**Selected passage:**
-.-.-

I left my office Friday evening; my office is in Rockefeller Center, so I have to excuse-me my way each day through hoards of audience members queuing up for the Christmas Spectacular at Radio City. I am used to it; I slither through crowds like an eel; the little girls in their Christmas coats and tights and shiny shoes do not move me at all.

Except for last Friday night, when I encountered Miss Molly. She was perched on her tall father’s shoulders, rosy-cheeked, baby blonde, in a brass-buttoned navy blue coat and a wool stocking cap, imperiously pointing at some imagined destination, a coterie of women – mom, no doubt, some probable aunts, and two strollers containing mewing bundles of sibling or cousin. No matter. Miss Molly was QUEEN. She was at least the heroine of a children’s book – somewhere between the age of two and three, giggling and giggling at the beautiful lit-up world.

“Now, Molly, are you excited about seeing your friend Scott? Are you going to play nicely when you get there?”

Parents, I thought, nimbly stepping in front of the lot of them. They never know when to leave it alone, do they? Friend Scott? Play nicely? Molly was in the delicious now now now – there was no hold my hand, stand up straight, where’s your brother, hold this, don’t touch, wipe your nose, share …

Just then I almost tripped over another little girl, four or five years old, light brown hair in a black velvet bow, dressed in one of those red and black I-was-a-princess-in-Czarist-Russia coats favored by parents of a certain level of income and benevolent neglect. Her father said to her in a voice that was not at all doting but one of surprised, sincere but measured and provisional approval, “You look very pretty.”

For some reason, that hit me. I reared back at the sensation, held my face, gasped, felt a sneeze of unsummoned tears.

-.-.-

**Task A:** In the records, from the line with "What is the range" through the end of the records, swap "closest to" for "nearest to" and reproduce those lines with nothing else altered. Leave the pictures out of your answer.

-.-.-

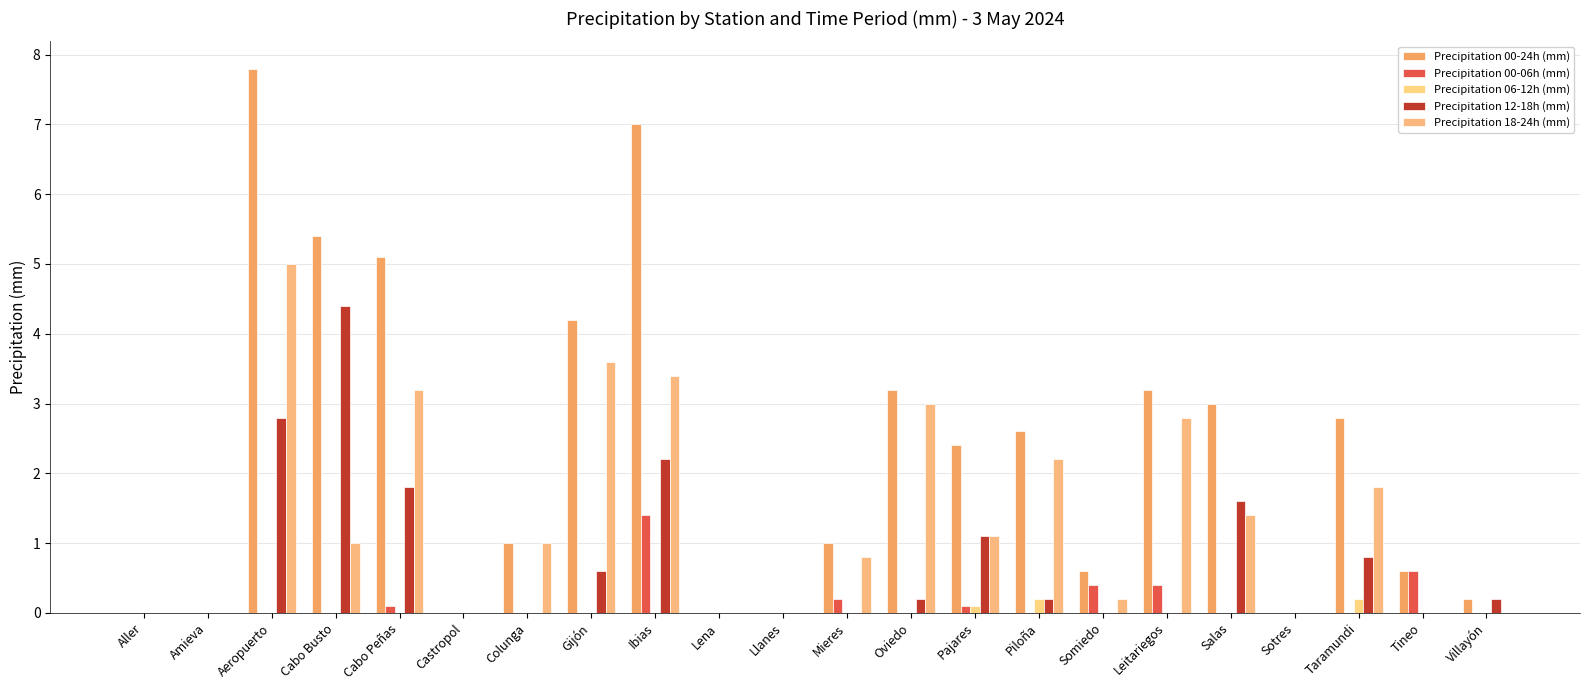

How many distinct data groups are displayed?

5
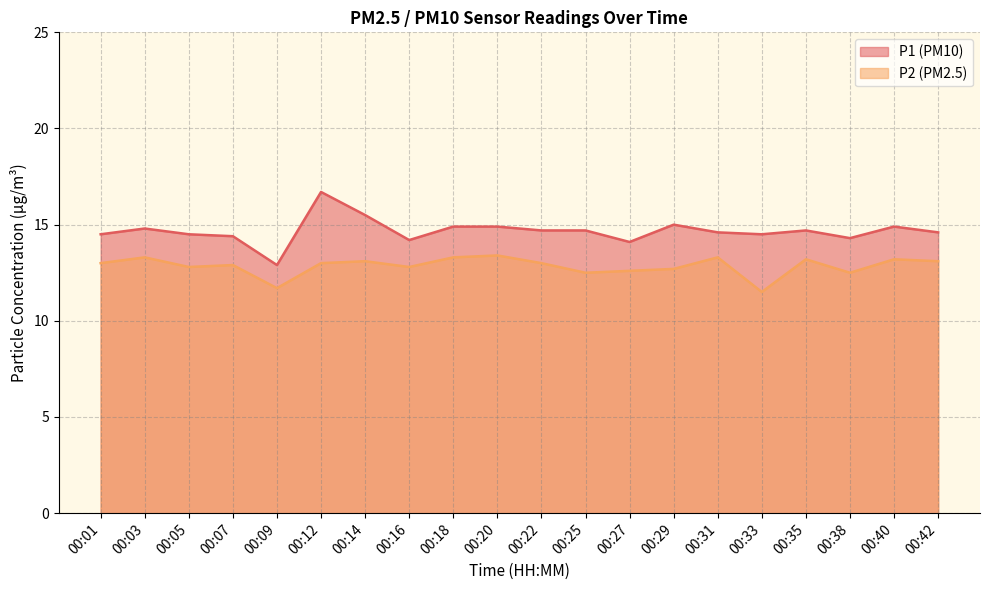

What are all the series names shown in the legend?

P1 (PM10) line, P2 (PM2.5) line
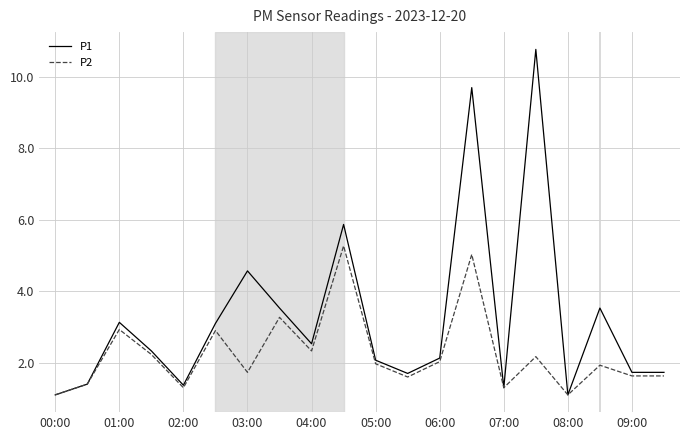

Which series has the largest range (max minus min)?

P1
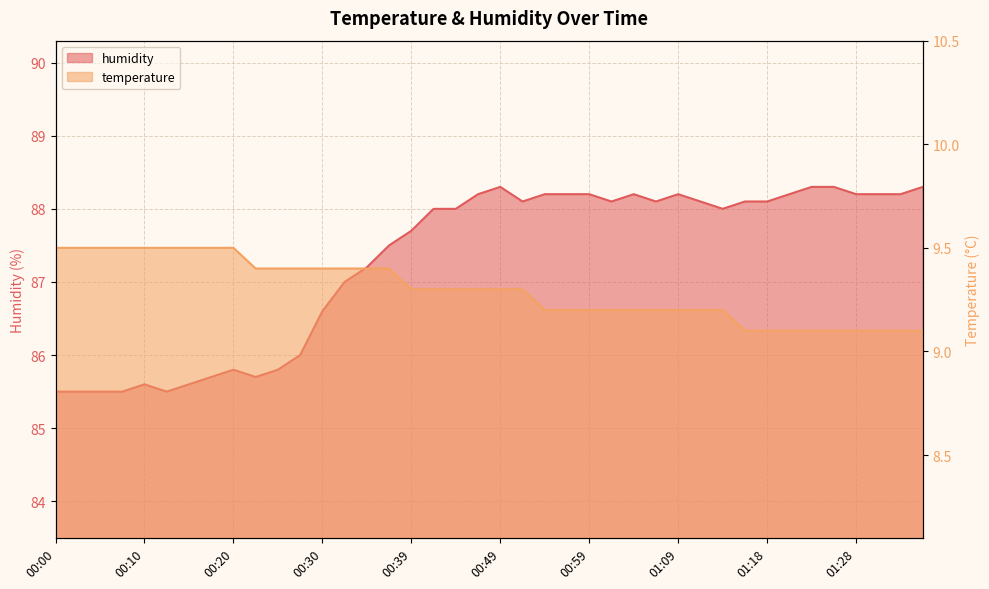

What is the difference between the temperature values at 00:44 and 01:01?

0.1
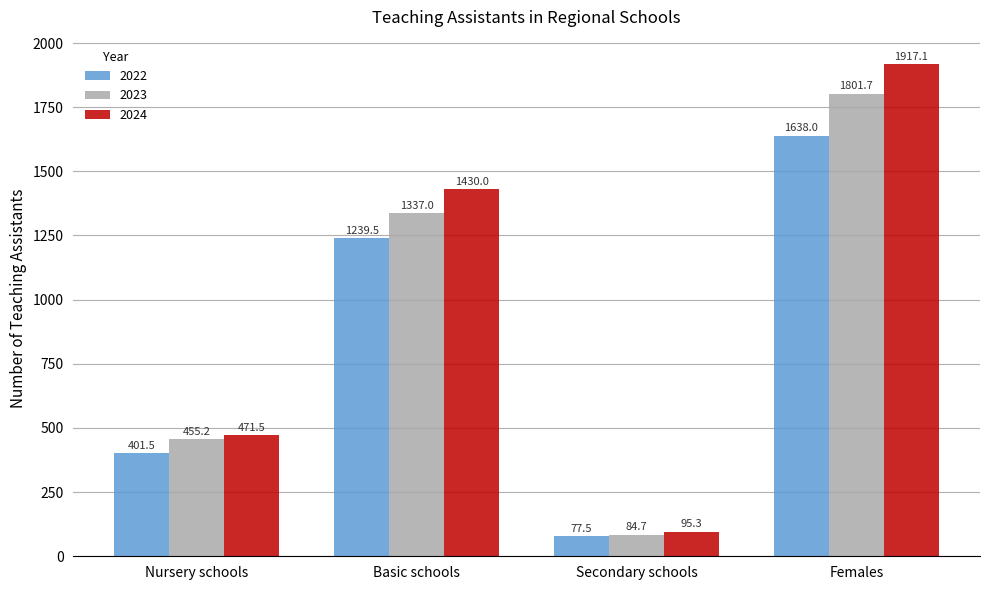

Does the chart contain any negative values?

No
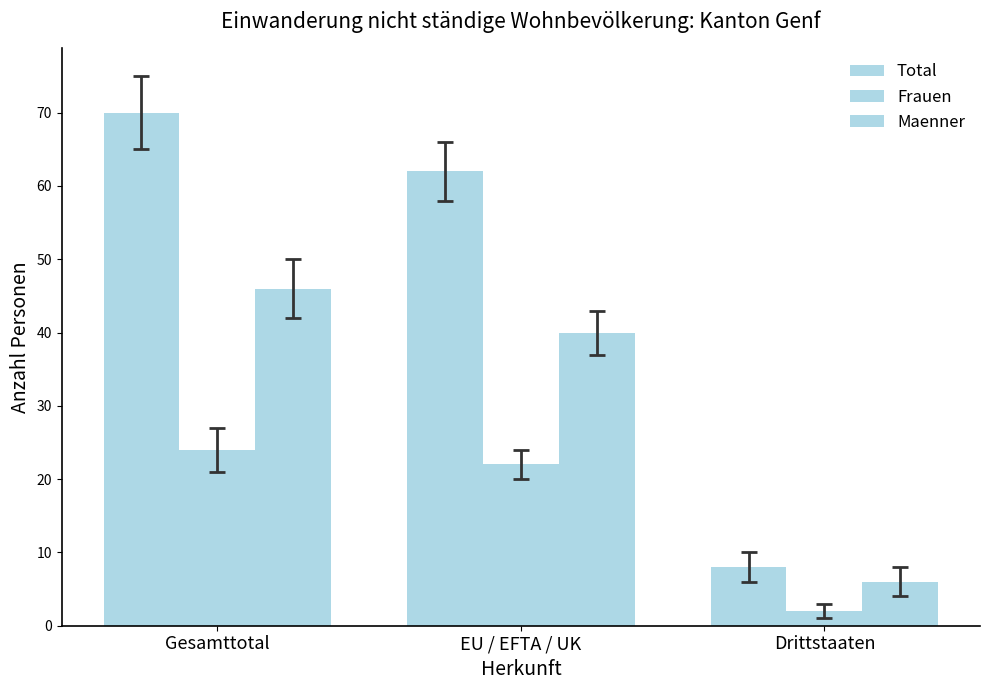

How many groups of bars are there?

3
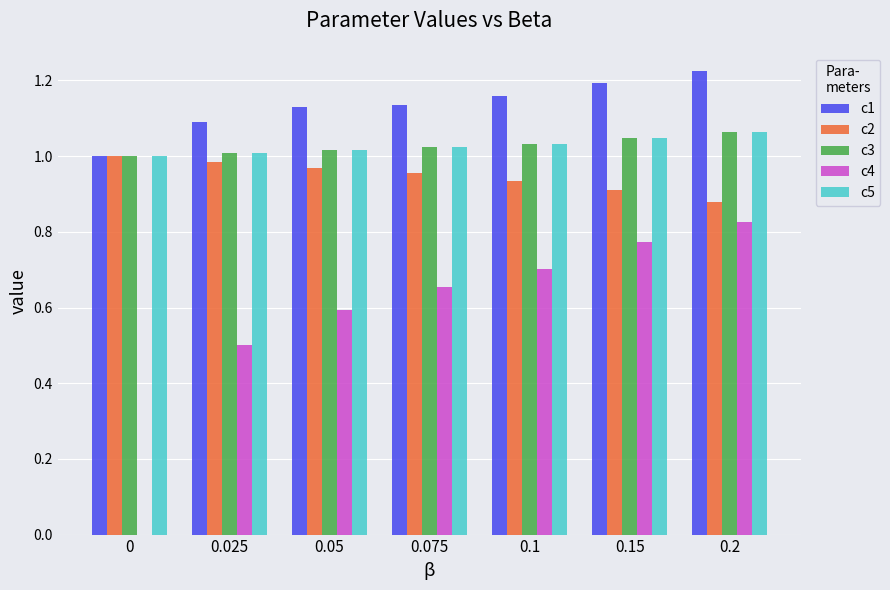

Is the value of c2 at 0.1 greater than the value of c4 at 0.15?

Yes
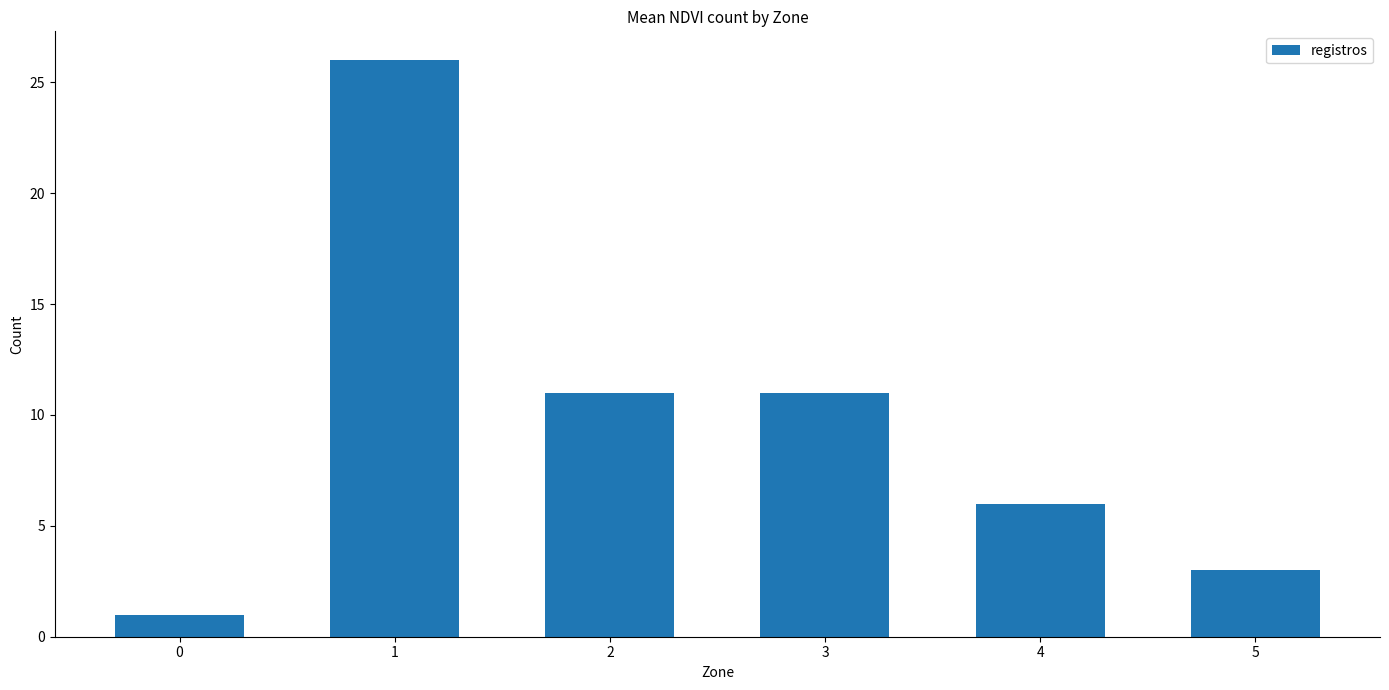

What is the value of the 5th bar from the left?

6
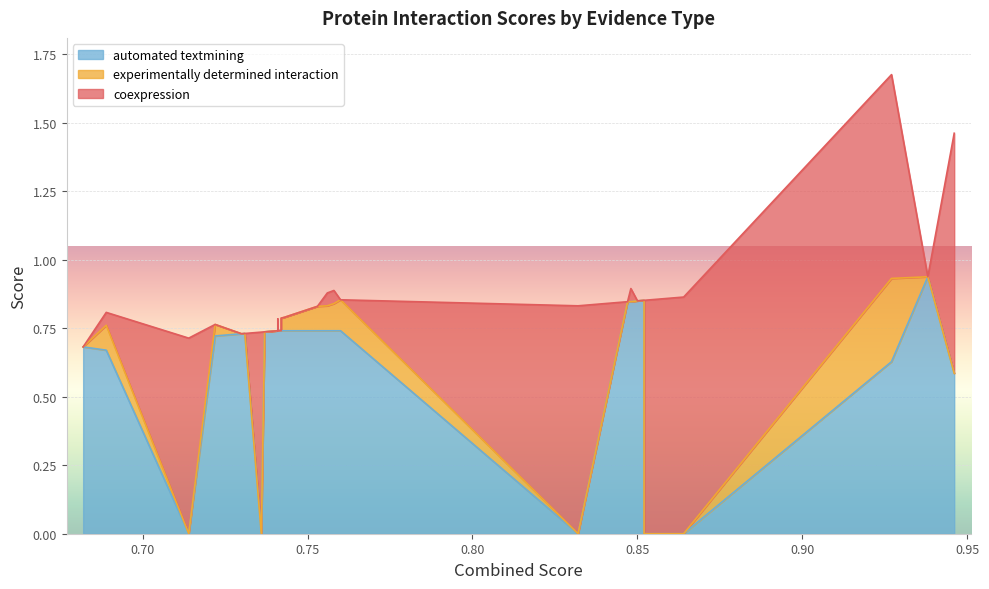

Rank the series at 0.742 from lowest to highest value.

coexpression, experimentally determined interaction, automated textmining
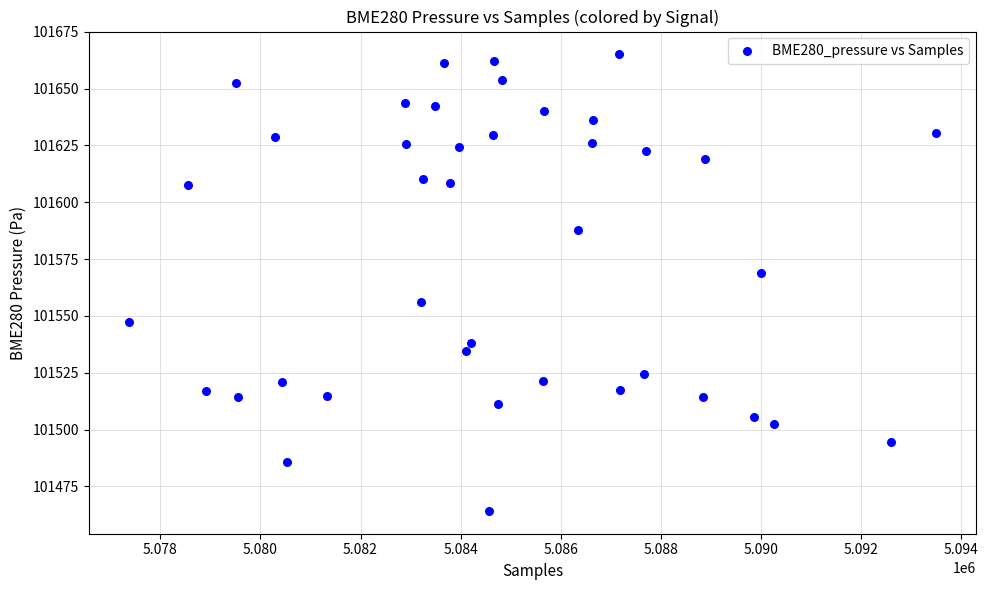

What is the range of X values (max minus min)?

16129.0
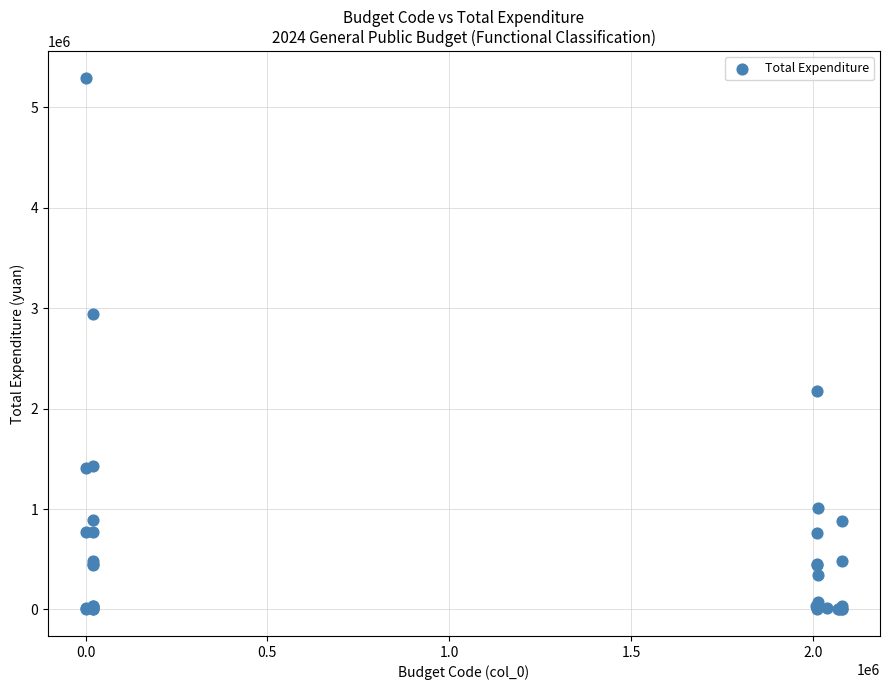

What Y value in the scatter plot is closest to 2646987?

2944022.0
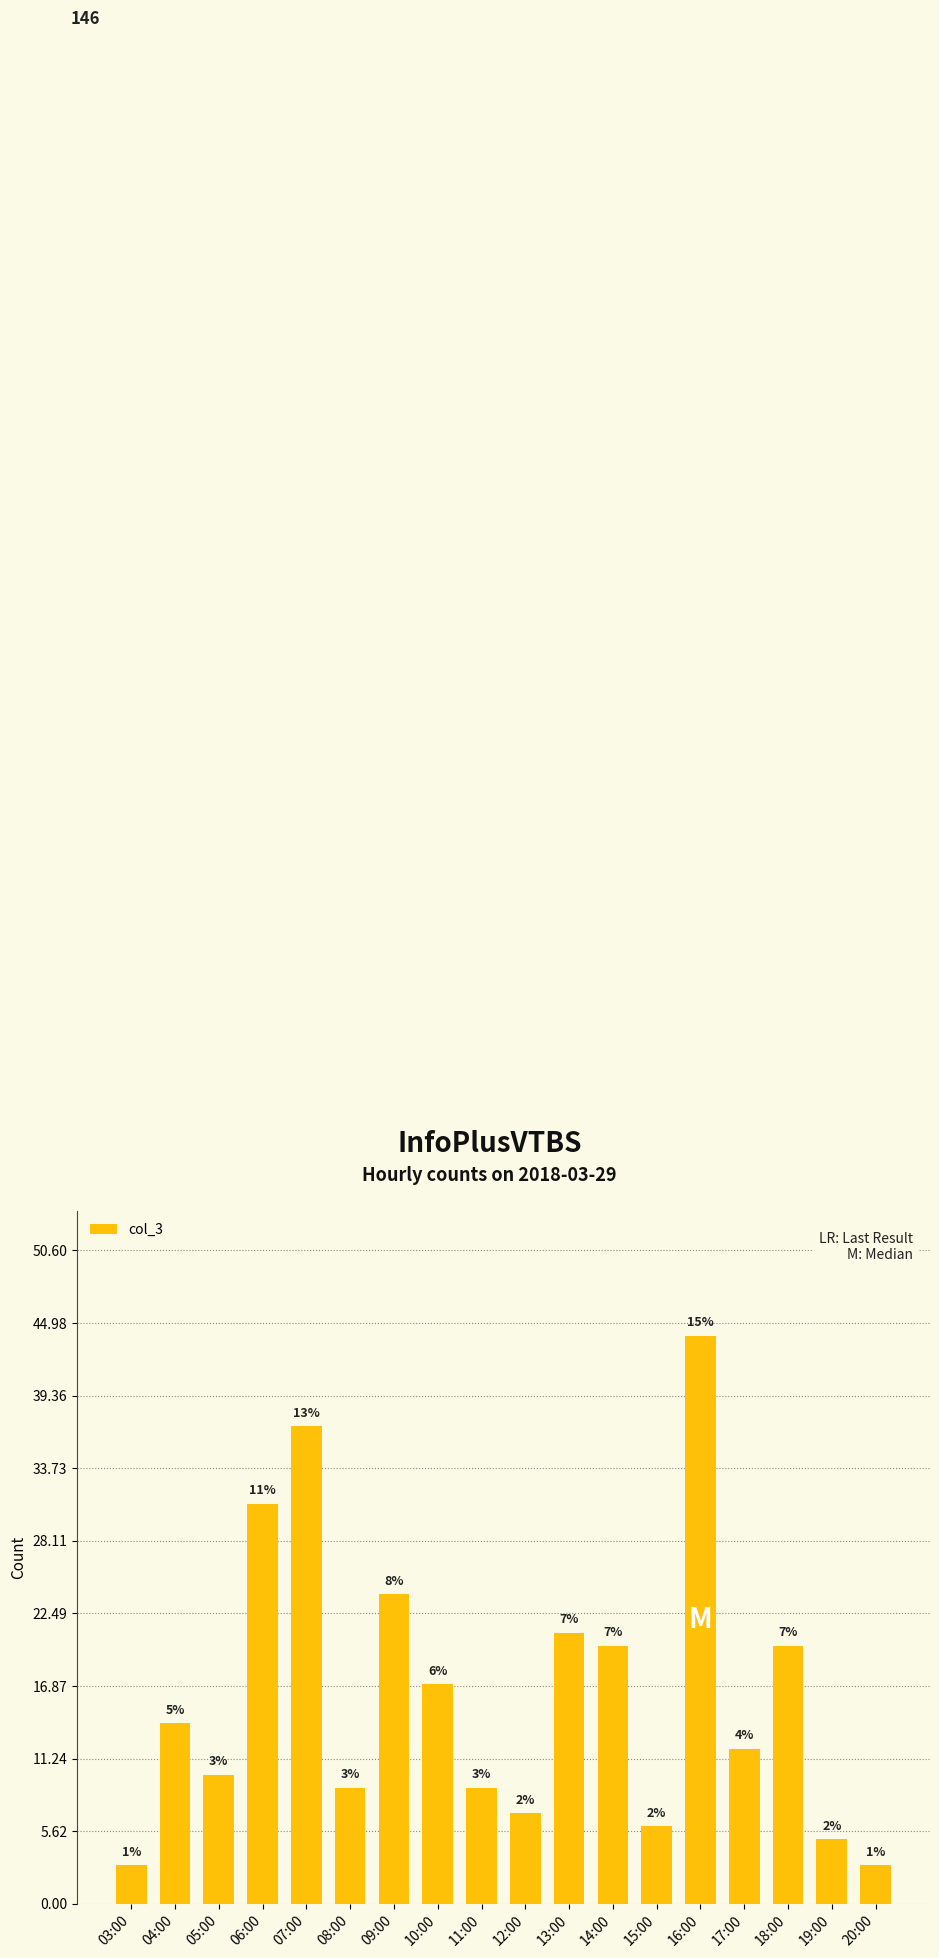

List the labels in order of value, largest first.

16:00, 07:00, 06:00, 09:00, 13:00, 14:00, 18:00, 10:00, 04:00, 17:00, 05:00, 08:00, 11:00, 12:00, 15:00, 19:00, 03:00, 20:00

-.-.-

**Task B:**
Answer these about the Rockefeller Center passage, one answer per line:
(i) Where is the narrator's office?
(ii) What kind of coat is Miss Molly wearing?
(iii) What does the father of the girl in the black velvet bow say to her?

**Exercise response A:**
What is the range of X values (max minus min)?

16129.0

What Y value in the scatter plot is nearest to 2646987?

2944022.0

List the labels in order of value, largest first.

16:00, 07:00, 06:00, 09:00, 13:00, 14:00, 18:00, 10:00, 04:00, 17:00, 05:00, 08:00, 11:00, 12:00, 15:00, 19:00, 03:00, 20:00

**Exercise response B:**
(i) In Rockefeller Center.
(ii) A brass-buttoned navy blue coat.
(iii) "You look very pretty."